By encouraging and facilitating Hamas, Erdogan has helped make this situation worse. But any concern he may have for the Palestinian people is heavily outweighed by his long-standing animosity towards the State of Israel.
Thanks to the Trump administration, today Netanyahu has the diplomatic opportunity to implement his vision in relation to the Palestinians. Netanyahu set out that vision in the lead up to the inconclusive elections in September. It involves moving past the failed and mordant peace process with the PLO, and securing Israel’s national and strategic interests in Judea and Samaria by applying Israel law to the Jordan Valley and the Israeli communities in Judea and Samaria.
But now that the international path is open, a domestic obstacle has risen to stop him. That obstacle is an opposing revolution – the judicial revolution initiated by retired Supreme Court president Aharon Barak some 25 years ago. Just as Netanyahu is on the verge of completing his revolutionary work, so the legal fraternity that embraced Barak’s revolution is poised to complete Barak’s.
All of Netanyahu’s actions have been taken against the wishes of Israel’s entrenched elites, whether in the labor unions or government service or the media.

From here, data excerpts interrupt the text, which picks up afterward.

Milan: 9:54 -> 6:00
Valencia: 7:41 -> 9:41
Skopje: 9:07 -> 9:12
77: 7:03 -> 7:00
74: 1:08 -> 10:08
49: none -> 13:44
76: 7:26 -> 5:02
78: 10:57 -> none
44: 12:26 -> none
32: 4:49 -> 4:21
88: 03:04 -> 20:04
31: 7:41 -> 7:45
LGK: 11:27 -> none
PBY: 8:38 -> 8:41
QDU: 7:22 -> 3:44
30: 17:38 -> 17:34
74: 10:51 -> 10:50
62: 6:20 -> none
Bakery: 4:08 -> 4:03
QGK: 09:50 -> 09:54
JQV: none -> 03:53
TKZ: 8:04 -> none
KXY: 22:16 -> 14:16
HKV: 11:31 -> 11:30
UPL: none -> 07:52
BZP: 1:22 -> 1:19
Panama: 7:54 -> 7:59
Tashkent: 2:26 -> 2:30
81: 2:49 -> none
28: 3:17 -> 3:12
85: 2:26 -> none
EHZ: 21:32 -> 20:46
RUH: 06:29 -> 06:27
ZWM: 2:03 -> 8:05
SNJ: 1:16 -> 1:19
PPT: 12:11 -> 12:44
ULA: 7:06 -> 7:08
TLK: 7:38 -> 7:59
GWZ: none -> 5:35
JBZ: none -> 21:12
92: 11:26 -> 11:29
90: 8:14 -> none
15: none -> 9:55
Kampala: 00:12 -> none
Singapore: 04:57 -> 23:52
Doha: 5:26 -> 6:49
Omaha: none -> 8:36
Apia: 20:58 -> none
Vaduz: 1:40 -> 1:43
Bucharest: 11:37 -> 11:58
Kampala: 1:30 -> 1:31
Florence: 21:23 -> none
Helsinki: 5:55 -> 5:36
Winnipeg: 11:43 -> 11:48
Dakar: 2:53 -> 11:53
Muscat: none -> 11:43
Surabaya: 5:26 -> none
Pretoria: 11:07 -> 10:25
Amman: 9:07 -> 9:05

The economic elites that benefited from Israel’s socialist system opposed his free market reforms. The hidebound diplomats who were promoted on the basis of their allegiance to the idea that making peace with the PLO was the key to Israel’s diplomatic standing, opposed his view that international relations are based on common interests not on ideology or appeasement. The military for a generation was trained to believe that there is no military solution to terrorism.
All along, the source of Netanyahu’s power has been the voters. Without their support, he would never have achieved anything.
In stark contrast, Barak’s revolution is a revolution against Israel’s democratic system. Its goal is to transform Israel from a parliamentary democracy into a post-democratic regime controlled by unelected state prosecutors and Supreme Court justices who control all aspects of public life in the name of “substantive democracy,” and the “rule of law.”
For the past 25 years, with the support of the media and the cooperation of radical NGOs, the Supreme Court, the attorney general and the state prosecutors have seized the powers of Israel’s elected leaders by judicial decree and legal opinion. Attorney General Avichai Mendelblit’s decision last month to indict Netanyahu for behavior that has never been defined as criminal either in law or court precedent is just the latest bid to empty elections of all meaning and deny elected leaders, and the voters who elect them, the sovereign power to determine the path that Israel will advance along.